En las ciudades de los carril/bici, de los parques y jardines impecablemente cuidados, de los autobuses y metros con aire acondicionado, de los parkings a 3 euros (quinientas pesetas) o más la hora, de los regidores municipales ganando más de 60.000’- euros anuales, etc., (cuestiones todas ellas lógicas y normales en una sociedad moderna y civilizada que, como siempre, está en manos de un mercado liberal ) siguen apareciendo por todas partes mendigos, pedigüeños, desahuciados sociales que no tienen nada de nada y que por lo que parece a nadie importa, ya que desde donde se debería, no se hace casi nada y desde la ciudadanía no se exige lo suficiente, ya que como en el viejo cuento, “como a mí no me afecta….”, o lo que es peor “ellos se lo habrán buscado”
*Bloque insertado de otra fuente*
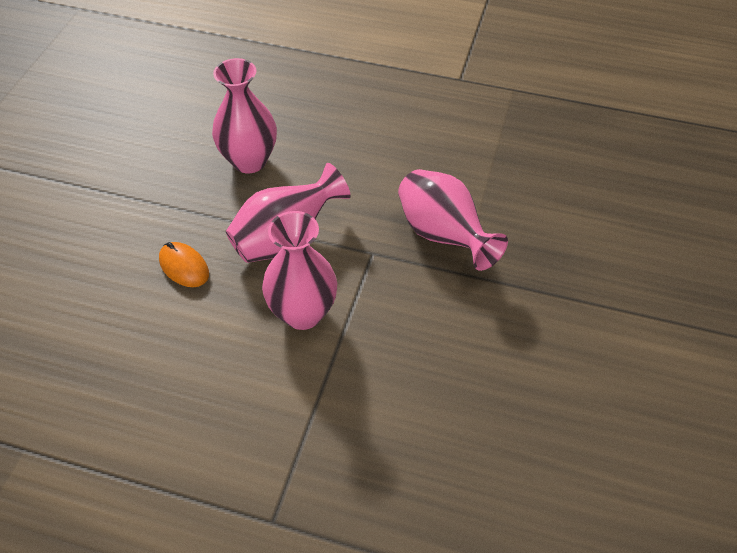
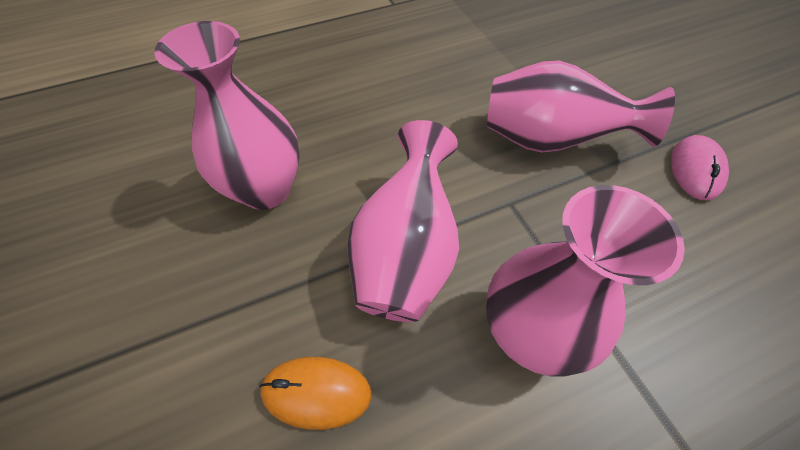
camera: 40 degrees left, 5 degrees up
none -> pink mouse [671,135,729,200]

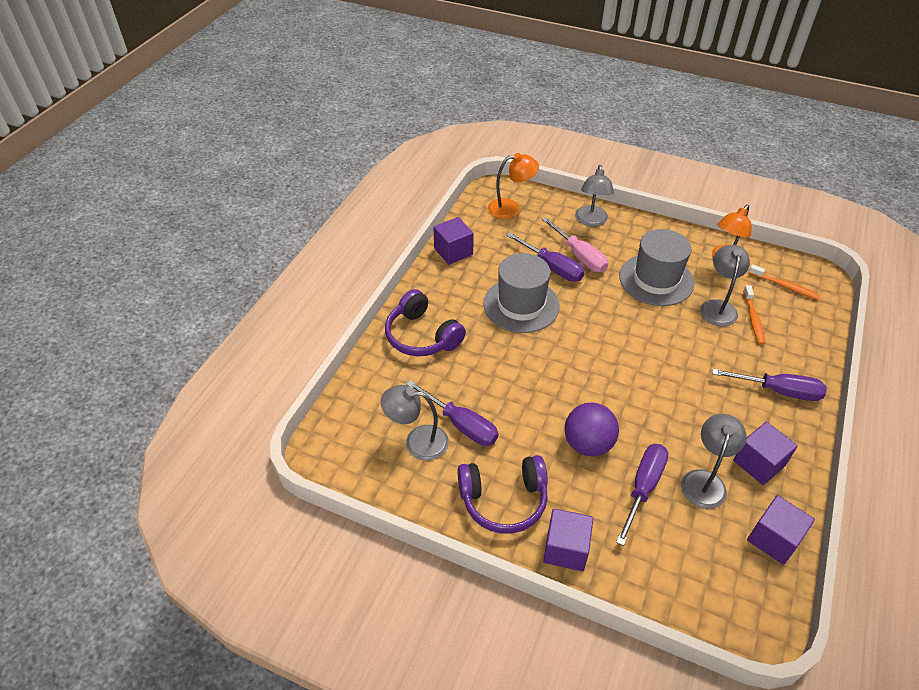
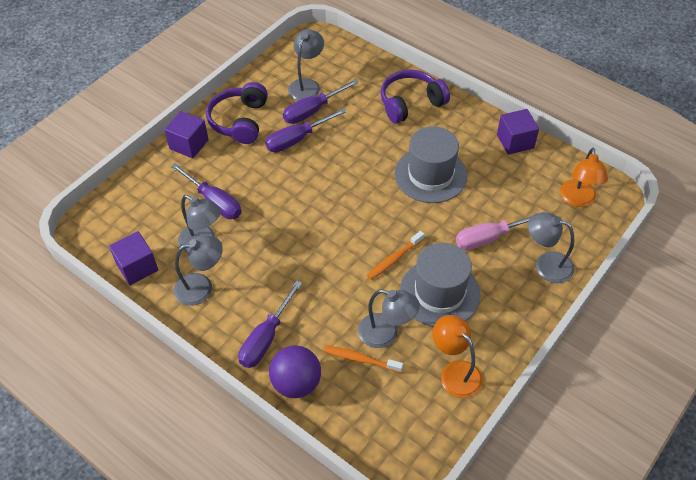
camera: 105 degrees right, 5 degrees up
purple screwdriver [506,232,585,282] -> purple screwdriver moved to [265,108,346,153]
purple ball [565,402,619,456] -> purple ball moved to [269,345,321,398]
purple cube [733,422,798,485] -> grey lamp [174,236,223,306]
orange toothbrush [749,264,820,300] -> orange toothbrush moved to [367,231,425,280]

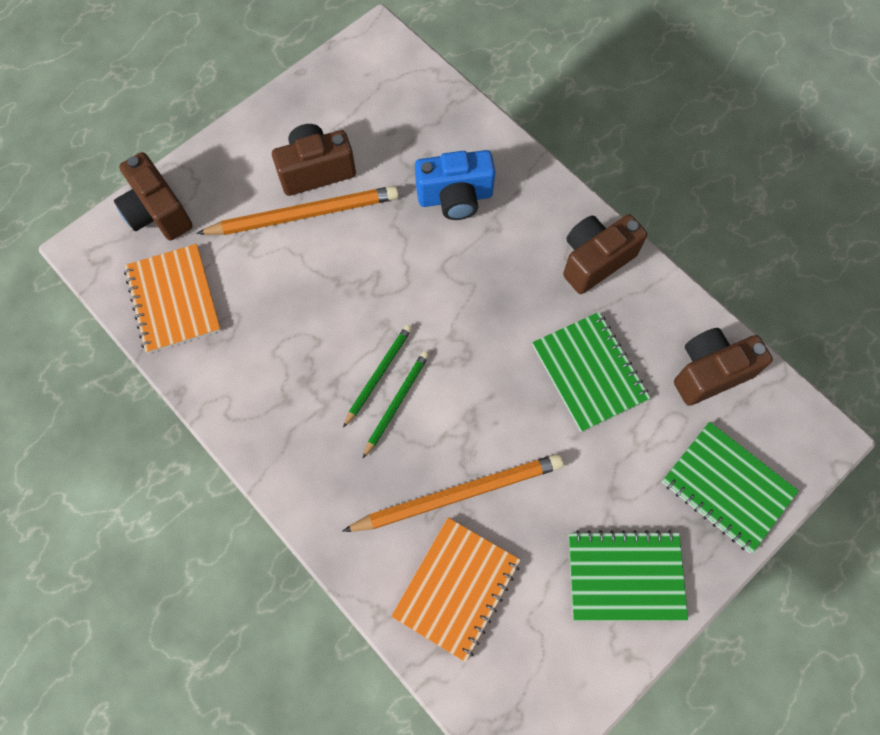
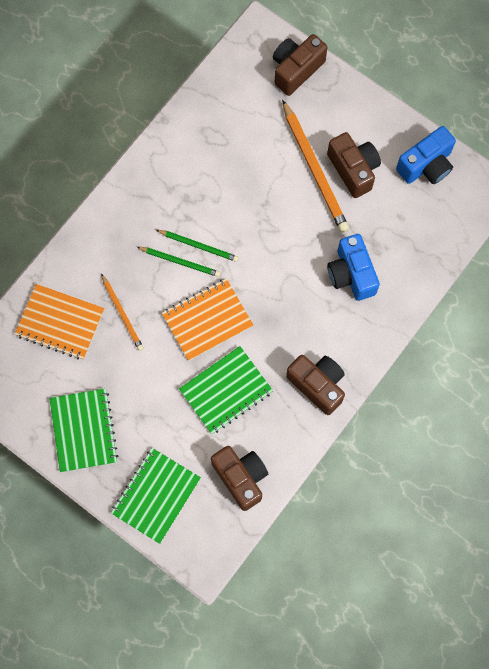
camera: 80 degrees right, 5 degrees up
orange notebook [124,244,221,354] -> orange notebook moved to [162,278,253,361]
orange pencil [342,454,564,532] -> orange pencil [101,274,144,351], size x0.57
none -> blue camera [396,126,456,184]

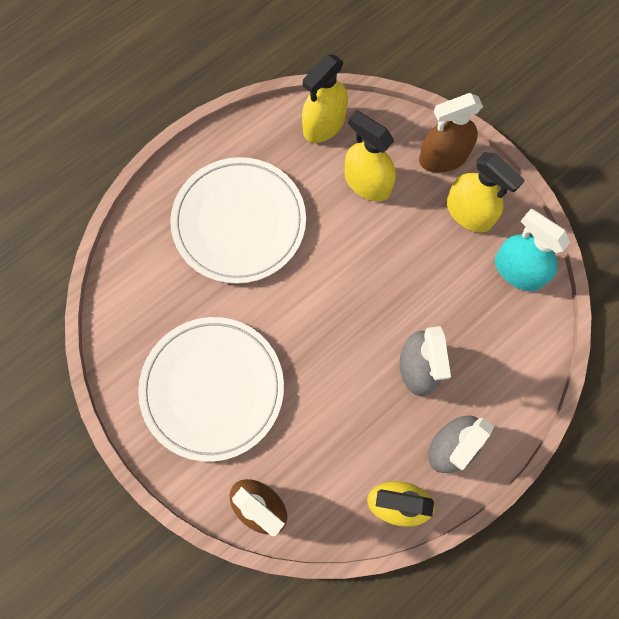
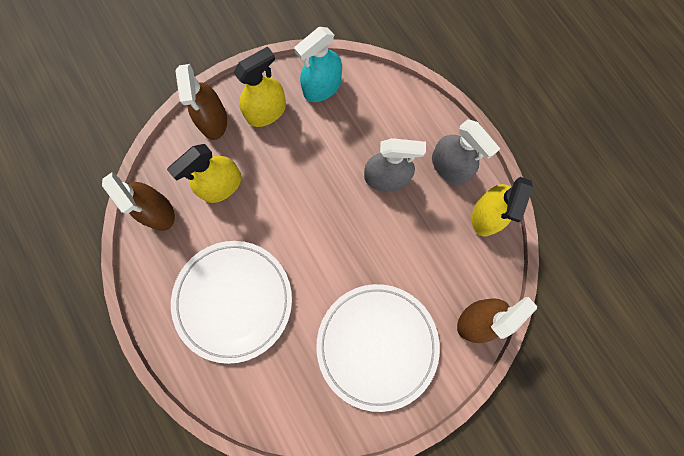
camera: 80 degrees left, 5 degrees up
yellow spray bottle [302,55,348,143] -> brown spray bottle [102,172,175,231]

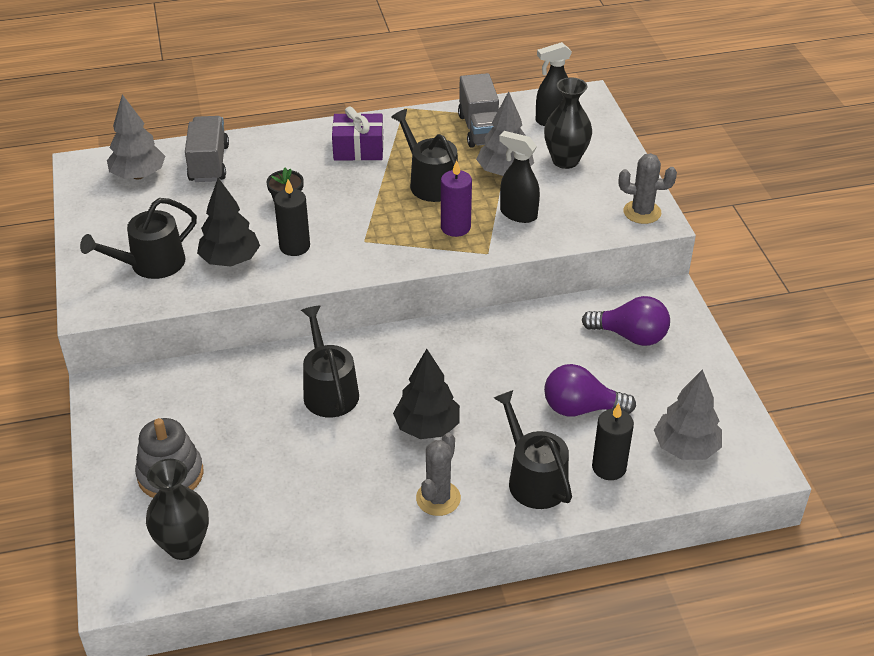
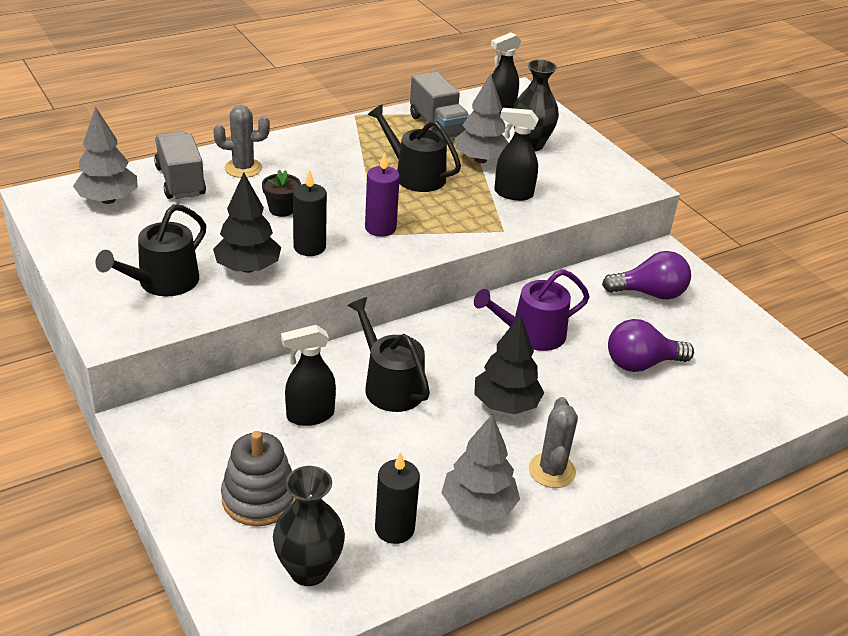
camera: 20 degrees left, 5 degrees down
purple gift [332,106,384,161] -> none
purple candle [441,160,472,237] -> purple candle moved to [365,152,400,237]
black watering can [494,390,572,509] -> none
black candle [592,403,634,480] -> black candle moved to [375,452,420,544]
grey cactus [619,153,677,224] -> grey cactus moved to [213,105,270,178]
grey tree [654,369,722,460] -> grey tree moved to [441,414,520,522]
none -> black spray bottle [281,325,336,426]
none -> purple watering can [474,269,590,351]

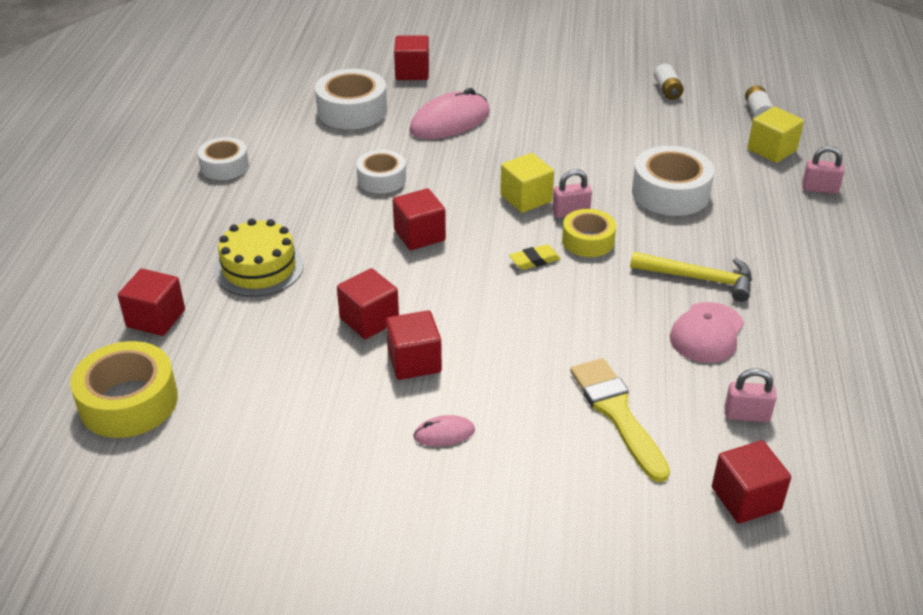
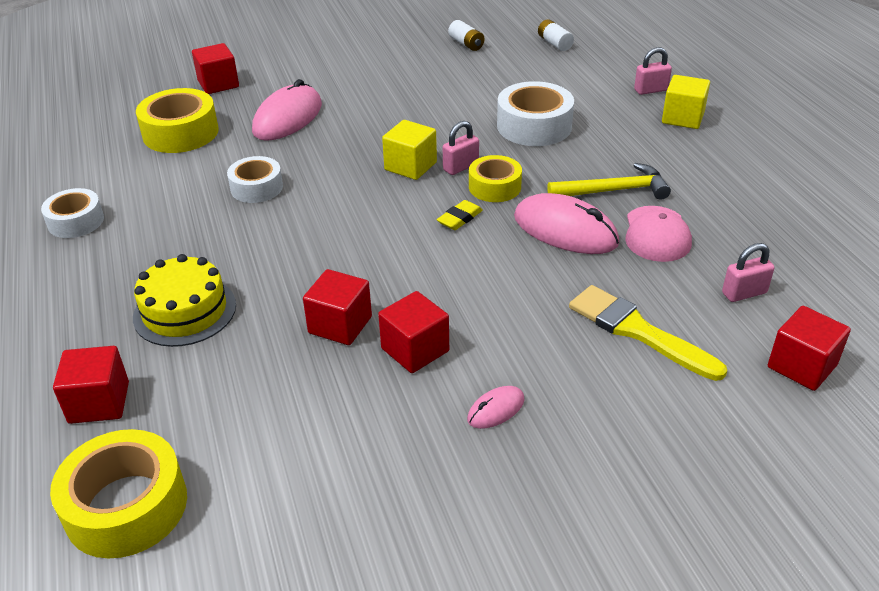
camera: 25 degrees left, 0 degrees up
white tape [315,69,387,129] -> yellow tape [136,88,219,153]
red cube [393,188,446,250] -> none
yellow cube [748,106,804,163] -> yellow cube moved to [662,75,710,129]
none -> pink mouse [514,193,619,254]

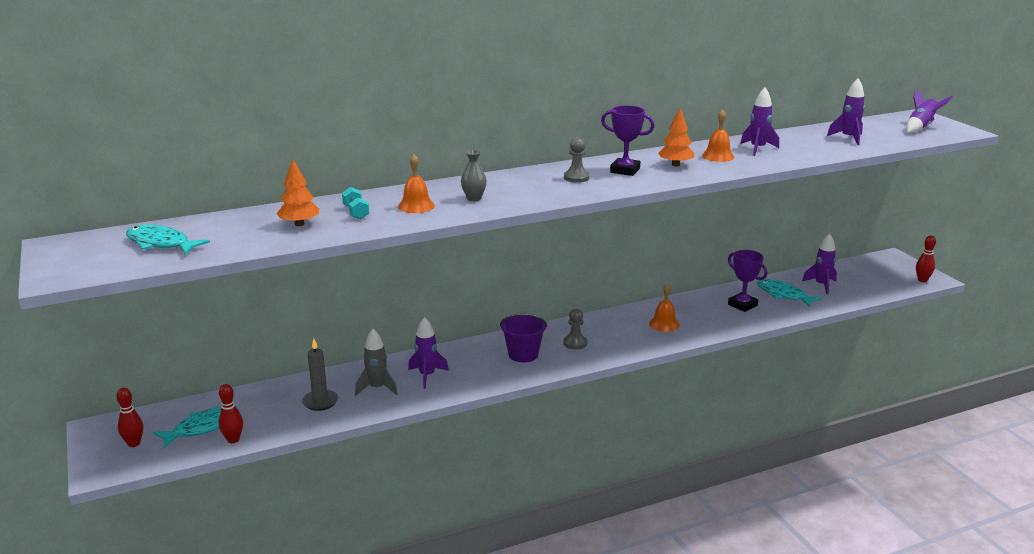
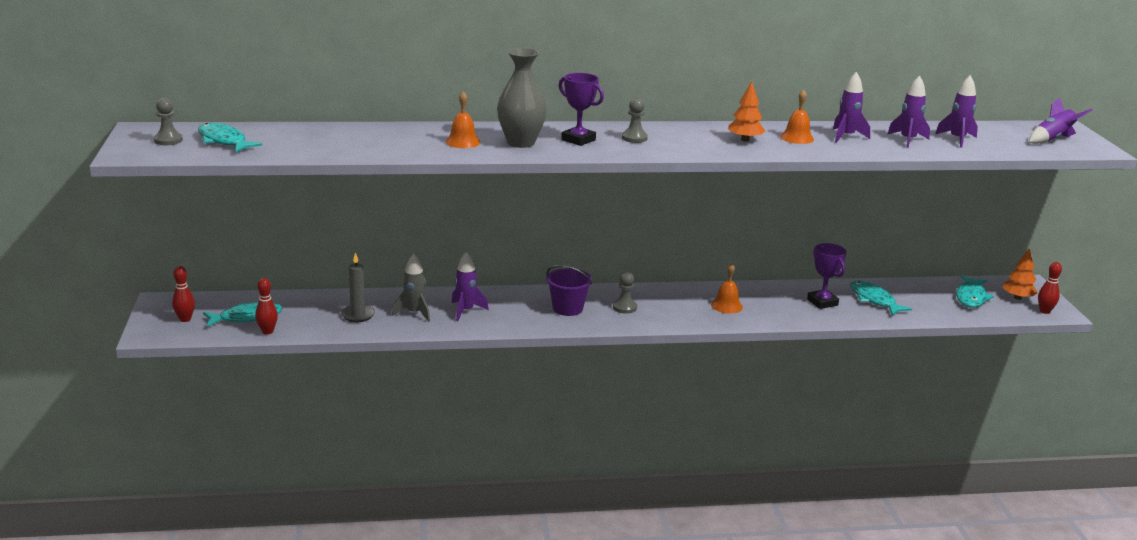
camera: 15 degrees right, 0 degrees up
orange tree [277,159,319,226] -> orange tree moved to [1002,248,1037,300]
turquoise dumbbell [342,187,369,220] -> none
grey vase [461,150,487,201] -> grey vase [497,48,547,148], size x1.96
purple trophy [601,105,655,176] -> purple trophy moved to [559,73,604,146]
purple rocket [802,234,837,294] -> purple rocket moved to [887,75,930,148]
none -> grey pawn [154,98,183,145]
none -> turquoise fish [956,275,994,308]

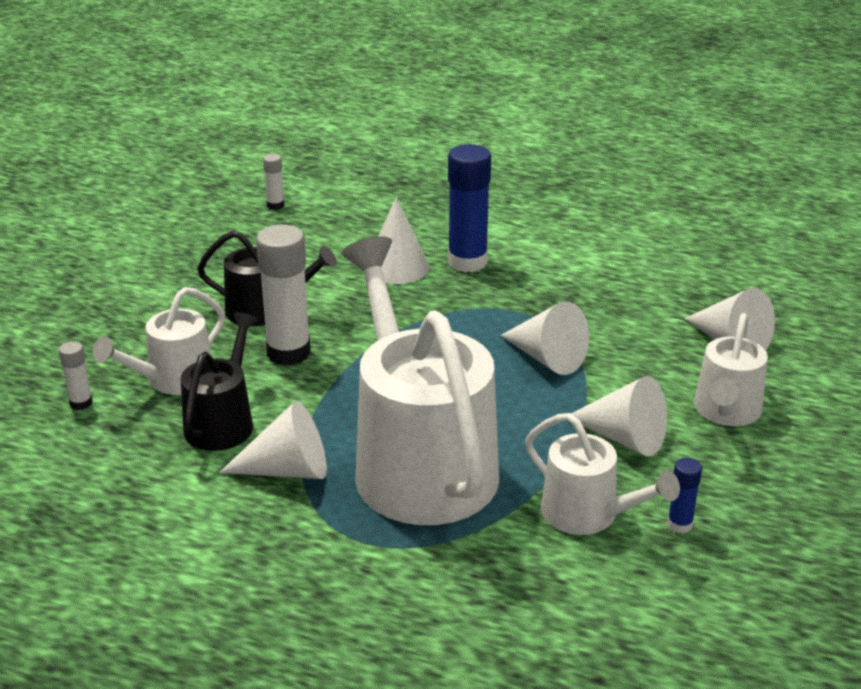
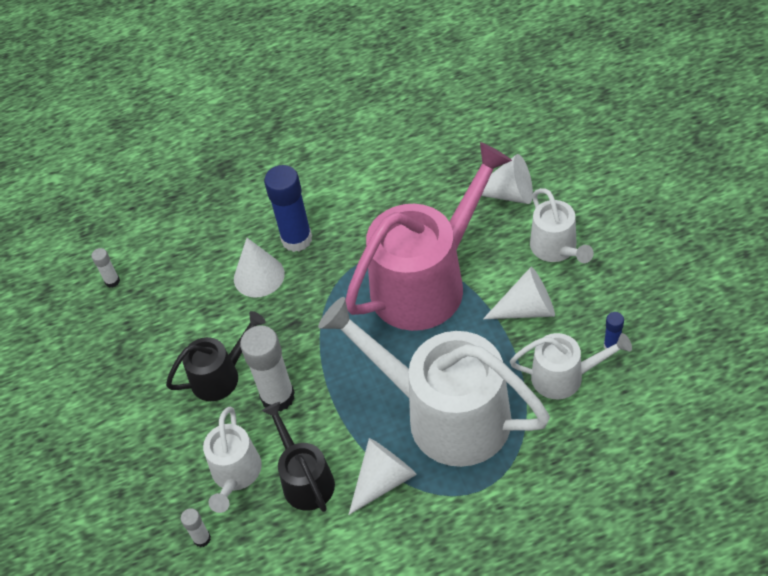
camera: 35 degrees left, 20 degrees up
white cone [500,301,589,375] -> pink watering can [345,142,512,331]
Imagino que como en todo, en un mundo capitalista, es una simple cuestión de estadísticas; si en España hay 150.000 (¿) desahuciados sociales, representan en una población de cuarenta y cinco millones de habitantes, un escuálido 0,33%, de personas que no votan no participan en ningún evento y aparte de su presencia, no molestan (a los que nos gobiernan).
Pues a mí si que me molesta y esta misma sociedad que gasta cientos de miles de millones de euros en armamento y equipamiento para un ejército sin sentido, debería distraer unos cientos de millones de euros para poner coto a esta abominable miseria, cada vez más notoria en nuestras calles, jardines o plazas.